* [Request]:
Every line of the records that holds the word "ordre" should be copied.

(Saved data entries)
◆ ◆ ◆ ◆

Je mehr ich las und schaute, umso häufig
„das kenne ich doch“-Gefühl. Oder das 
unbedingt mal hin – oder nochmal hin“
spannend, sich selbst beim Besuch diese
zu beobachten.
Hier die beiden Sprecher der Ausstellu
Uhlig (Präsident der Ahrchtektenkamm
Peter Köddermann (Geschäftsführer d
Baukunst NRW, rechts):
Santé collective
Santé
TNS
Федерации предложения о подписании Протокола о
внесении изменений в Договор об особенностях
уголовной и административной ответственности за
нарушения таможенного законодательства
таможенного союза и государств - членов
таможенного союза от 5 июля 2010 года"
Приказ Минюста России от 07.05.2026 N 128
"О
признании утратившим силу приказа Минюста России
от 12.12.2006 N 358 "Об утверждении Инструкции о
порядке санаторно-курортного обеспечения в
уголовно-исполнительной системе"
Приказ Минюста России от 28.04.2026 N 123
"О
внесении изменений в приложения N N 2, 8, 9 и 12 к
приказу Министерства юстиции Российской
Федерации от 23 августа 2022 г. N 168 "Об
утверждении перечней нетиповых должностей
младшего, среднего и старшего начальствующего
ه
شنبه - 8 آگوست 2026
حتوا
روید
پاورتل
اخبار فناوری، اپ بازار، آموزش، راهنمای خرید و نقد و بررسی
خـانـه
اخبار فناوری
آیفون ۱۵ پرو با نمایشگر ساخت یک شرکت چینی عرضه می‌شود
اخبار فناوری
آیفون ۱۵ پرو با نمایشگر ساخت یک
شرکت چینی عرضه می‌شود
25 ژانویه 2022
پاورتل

◆ ◆ ◆ ◆

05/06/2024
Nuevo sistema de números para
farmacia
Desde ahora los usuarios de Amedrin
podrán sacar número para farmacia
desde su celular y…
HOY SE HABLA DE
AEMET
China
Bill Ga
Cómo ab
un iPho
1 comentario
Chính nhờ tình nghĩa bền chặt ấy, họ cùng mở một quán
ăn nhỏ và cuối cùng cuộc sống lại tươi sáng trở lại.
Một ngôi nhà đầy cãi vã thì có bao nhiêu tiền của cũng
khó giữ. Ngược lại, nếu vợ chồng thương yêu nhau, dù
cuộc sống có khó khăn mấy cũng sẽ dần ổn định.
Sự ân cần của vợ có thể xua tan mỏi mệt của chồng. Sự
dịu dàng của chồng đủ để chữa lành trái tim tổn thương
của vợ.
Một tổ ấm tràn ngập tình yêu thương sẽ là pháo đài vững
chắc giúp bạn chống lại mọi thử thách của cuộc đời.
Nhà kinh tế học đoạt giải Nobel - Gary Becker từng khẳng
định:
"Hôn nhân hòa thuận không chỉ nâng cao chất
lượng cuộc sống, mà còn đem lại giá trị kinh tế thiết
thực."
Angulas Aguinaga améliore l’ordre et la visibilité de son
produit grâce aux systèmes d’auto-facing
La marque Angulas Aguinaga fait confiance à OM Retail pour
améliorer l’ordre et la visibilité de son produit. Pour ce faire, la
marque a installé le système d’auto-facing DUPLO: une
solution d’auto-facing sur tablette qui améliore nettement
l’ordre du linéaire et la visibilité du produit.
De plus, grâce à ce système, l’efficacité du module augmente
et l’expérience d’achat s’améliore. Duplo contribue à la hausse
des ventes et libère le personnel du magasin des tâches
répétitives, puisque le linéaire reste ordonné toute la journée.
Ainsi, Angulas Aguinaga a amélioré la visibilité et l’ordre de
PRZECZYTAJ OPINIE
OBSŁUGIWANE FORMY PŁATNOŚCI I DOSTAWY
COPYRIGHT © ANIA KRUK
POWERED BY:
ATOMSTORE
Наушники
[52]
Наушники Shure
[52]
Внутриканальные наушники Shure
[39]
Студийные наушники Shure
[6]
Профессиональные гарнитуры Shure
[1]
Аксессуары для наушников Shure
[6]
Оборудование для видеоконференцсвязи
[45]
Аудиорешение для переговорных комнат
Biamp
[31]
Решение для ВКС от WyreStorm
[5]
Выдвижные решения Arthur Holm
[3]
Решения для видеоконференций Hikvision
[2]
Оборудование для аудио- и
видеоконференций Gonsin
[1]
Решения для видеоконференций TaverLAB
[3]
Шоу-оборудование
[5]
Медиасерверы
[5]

◆ ◆ ◆ ◆

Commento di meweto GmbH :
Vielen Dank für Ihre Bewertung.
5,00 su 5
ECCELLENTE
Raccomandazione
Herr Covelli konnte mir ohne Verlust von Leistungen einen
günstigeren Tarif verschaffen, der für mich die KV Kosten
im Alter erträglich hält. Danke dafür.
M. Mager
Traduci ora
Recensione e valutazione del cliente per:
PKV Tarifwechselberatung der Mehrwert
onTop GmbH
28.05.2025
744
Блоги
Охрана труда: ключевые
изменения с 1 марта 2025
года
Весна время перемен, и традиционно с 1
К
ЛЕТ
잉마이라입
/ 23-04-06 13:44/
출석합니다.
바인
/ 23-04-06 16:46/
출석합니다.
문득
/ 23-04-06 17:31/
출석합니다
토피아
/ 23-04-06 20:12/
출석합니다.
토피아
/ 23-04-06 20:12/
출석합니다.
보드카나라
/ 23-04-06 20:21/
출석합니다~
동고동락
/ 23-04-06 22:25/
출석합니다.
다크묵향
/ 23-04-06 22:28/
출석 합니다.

◆ ◆ ◆ ◆

* [Output below]:
Angulas Aguinaga améliore l’ordre et la visibilité de son
améliorer l’ordre et la visibilité de son produit. Pour ce faire, la
l’ordre du linéaire et la visibilité du produit.
Ainsi, Angulas Aguinaga a amélioré la visibilité et l’ordre de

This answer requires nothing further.